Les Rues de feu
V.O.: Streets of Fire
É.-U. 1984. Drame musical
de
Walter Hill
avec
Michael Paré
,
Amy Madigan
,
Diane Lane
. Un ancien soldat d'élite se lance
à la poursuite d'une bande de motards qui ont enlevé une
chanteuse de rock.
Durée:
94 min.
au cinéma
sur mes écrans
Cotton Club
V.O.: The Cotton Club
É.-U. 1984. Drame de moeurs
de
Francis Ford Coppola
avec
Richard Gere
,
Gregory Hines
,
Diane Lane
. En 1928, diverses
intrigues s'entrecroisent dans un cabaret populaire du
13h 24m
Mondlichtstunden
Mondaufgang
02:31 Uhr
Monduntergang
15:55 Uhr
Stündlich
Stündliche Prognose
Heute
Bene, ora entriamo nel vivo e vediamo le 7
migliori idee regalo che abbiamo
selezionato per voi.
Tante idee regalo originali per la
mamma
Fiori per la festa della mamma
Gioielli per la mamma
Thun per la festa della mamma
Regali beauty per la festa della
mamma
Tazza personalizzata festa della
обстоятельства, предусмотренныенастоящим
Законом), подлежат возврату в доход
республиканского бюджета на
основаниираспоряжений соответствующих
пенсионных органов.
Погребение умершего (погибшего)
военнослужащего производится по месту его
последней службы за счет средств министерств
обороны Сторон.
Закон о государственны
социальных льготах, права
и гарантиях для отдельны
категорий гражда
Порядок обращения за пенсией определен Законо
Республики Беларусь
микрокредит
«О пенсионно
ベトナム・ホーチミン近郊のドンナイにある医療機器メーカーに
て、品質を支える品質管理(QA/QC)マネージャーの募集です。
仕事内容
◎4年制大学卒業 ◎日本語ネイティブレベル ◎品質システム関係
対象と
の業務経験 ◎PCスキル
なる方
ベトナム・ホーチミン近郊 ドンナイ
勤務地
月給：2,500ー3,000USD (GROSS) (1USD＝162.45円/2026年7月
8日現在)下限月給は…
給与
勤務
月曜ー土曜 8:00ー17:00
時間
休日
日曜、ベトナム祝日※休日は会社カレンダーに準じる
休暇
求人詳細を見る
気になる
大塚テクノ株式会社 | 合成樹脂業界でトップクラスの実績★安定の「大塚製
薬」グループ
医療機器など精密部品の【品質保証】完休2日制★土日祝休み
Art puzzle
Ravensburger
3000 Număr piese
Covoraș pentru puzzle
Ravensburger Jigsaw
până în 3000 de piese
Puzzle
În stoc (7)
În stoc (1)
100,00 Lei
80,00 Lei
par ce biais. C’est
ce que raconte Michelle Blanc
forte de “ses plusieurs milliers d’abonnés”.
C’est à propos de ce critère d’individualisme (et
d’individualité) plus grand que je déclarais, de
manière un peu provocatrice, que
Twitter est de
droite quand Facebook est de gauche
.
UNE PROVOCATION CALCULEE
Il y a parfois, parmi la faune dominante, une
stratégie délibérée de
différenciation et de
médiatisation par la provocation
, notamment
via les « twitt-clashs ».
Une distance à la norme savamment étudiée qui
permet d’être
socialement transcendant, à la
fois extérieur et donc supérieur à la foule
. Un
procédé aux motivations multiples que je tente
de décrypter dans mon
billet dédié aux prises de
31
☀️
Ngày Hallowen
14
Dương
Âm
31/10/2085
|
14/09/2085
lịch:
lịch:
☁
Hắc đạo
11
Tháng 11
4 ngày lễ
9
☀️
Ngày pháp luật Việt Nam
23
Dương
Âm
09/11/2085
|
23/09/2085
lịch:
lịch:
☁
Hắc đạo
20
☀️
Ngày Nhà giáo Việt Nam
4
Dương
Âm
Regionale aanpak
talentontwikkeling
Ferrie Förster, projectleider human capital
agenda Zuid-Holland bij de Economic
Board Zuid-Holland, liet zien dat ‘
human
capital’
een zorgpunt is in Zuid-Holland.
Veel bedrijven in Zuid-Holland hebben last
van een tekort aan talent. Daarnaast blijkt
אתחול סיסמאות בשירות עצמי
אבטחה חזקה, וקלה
-------
■ **Task prompt**: Give every line of the material above as a JSON list of strings, one string per line, leaving out blank lines.

■ **Exercise output**:
[
  "Les Rues de feu",
  "V.O.: Streets of Fire",
  "É.-U. 1984. Drame musical",
  "de",
  "Walter Hill",
  "avec",
  "Michael Paré",
  ",",
  "Amy Madigan",
  ",",
  "Diane Lane",
  ". Un ancien soldat d'élite se lance",
  "à la poursuite d'une bande de motards qui ont enlevé une",
  "chanteuse de rock.",
  "Durée:",
  "94 min.",
  "au cinéma",
  "sur mes écrans",
  "Cotton Club",
  "V.O.: The Cotton Club",
  "É.-U. 1984. Drame de moeurs",
  "de",
  "Francis Ford Coppola",
  "avec",
  "Richard Gere",
  ",",
  "Gregory Hines",
  ",",
  "Diane Lane",
  ". En 1928, diverses",
  "intrigues s'entrecroisent dans un cabaret populaire du",
  "13h 24m",
  "Mondlichtstunden",
  "Mondaufgang",
  "02:31 Uhr",
  "Monduntergang",
  "15:55 Uhr",
  "Stündlich",
  "Stündliche Prognose",
  "Heute",
  "Bene, ora entriamo nel vivo e vediamo le 7",
  "migliori idee regalo che abbiamo",
  "selezionato per voi.",
  "Tante idee regalo originali per la",
  "mamma",
  "Fiori per la festa della mamma",
  "Gioielli per la mamma",
  "Thun per la festa della mamma",
  "Regali beauty per la festa della",
  "mamma",
  "Tazza personalizzata festa della",
  "обстоятельства, предусмотренныенастоящим",
  "Законом), подлежат возврату в доход",
  "республиканского бюджета на",
  "основаниираспоряжений соответствующих",
  "пенсионных органов.",
  "Погребение умершего (погибшего)",
  "военнослужащего производится по месту его",
  "последней службы за счет средств министерств",
  "обороны Сторон.",
  "Закон о государственны",
  "социальных льготах, права",
  "и гарантиях для отдельны",
  "категорий гражда",
  "Порядок обращения за пенсией определен Законо",
  "Республики Беларусь",
  "микрокредит",
  "«О пенсионно",
  "ベトナム・ホーチミン近郊のドンナイにある医療機器メーカーに",
  "て、品質を支える品質管理(QA/QC)マネージャーの募集です。",
  "仕事内容",
  "◎4年制大学卒業 ◎日本語ネイティブレベル ◎品質システム関係",
  "対象と",
  "の業務経験 ◎PCスキル",
  "なる方",
  "ベトナム・ホーチミン近郊 ドンナイ",
  "勤務地",
  "月給：2,500ー3,000USD (GROSS) (1USD＝162.45円/2026年7月",
  "8日現在)下限月給は…",
  "給与",
  "勤務",
  "月曜ー土曜 8:00ー17:00",
  "時間",
  "休日",
  "日曜、ベトナム祝日※休日は会社カレンダーに準じる",
  "休暇",
  "求人詳細を見る",
  "気になる",
  "大塚テクノ株式会社 | 合成樹脂業界でトップクラスの実績★安定の「大塚製",
  "薬」グループ",
  "医療機器など精密部品の【品質保証】完休2日制★土日祝休み",
  "Art puzzle",
  "Ravensburger",
  "3000 Număr piese",
  "Covoraș pentru puzzle",
  "Ravensburger Jigsaw",
  "până în 3000 de piese",
  "Puzzle",
  "În stoc (7)",
  "În stoc (1)",
  "100,00 Lei",
  "80,00 Lei",
  "par ce biais. C’est",
  "ce que raconte Michelle Blanc",
  "forte de “ses plusieurs milliers d’abonnés”.",
  "C’est à propos de ce critère d’individualisme (et",
  "d’individualité) plus grand que je déclarais, de",
  "manière un peu provocatrice, que",
  "Twitter est de",
  "droite quand Facebook est de gauche",
  ".",
  "UNE PROVOCATION CALCULEE",
  "Il y a parfois, parmi la faune dominante, une",
  "stratégie délibérée de",
  "différenciation et de",
  "médiatisation par la provocation",
  ", notamment",
  "via les « twitt-clashs ».",
  "Une distance à la norme savamment étudiée qui",
  "permet d’être",
  "socialement transcendant, à la",
  "fois extérieur et donc supérieur à la foule",
  ". Un",
  "procédé aux motivations multiples que je tente",
  "de décrypter dans mon",
  "billet dédié aux prises de",
  "31",
  "☀️",
  "Ngày Hallowen",
  "14",
  "Dương",
  "Âm",
  "31/10/2085",
  "|",
  "14/09/2085",
  "lịch:",
  "lịch:",
  "☁",
  "Hắc đạo",
  "11",
  "Tháng 11",
  "4 ngày lễ",
  "9",
  "☀️",
  "Ngày pháp luật Việt Nam",
  "23",
  "Dương",
  "Âm",
  "09/11/2085",
  "|",
  "23/09/2085",
  "lịch:",
  "lịch:",
  "☁",
  "Hắc đạo",
  "20",
  "☀️",
  "Ngày Nhà giáo Việt Nam",
  "4",
  "Dương",
  "Âm",
  "Regionale aanpak",
  "talentontwikkeling",
  "Ferrie Förster, projectleider human capital",
  "agenda Zuid-Holland bij de Economic",
  "Board Zuid-Holland, liet zien dat ‘",
  "human",
  "capital’",
  "een zorgpunt is in Zuid-Holland.",
  "Veel bedrijven in Zuid-Holland hebben last",
  "van een tekort aan talent. Daarnaast blijkt",
  "אתחול סיסמאות בשירות עצמי",
  "אבטחה חזקה, וקלה"
]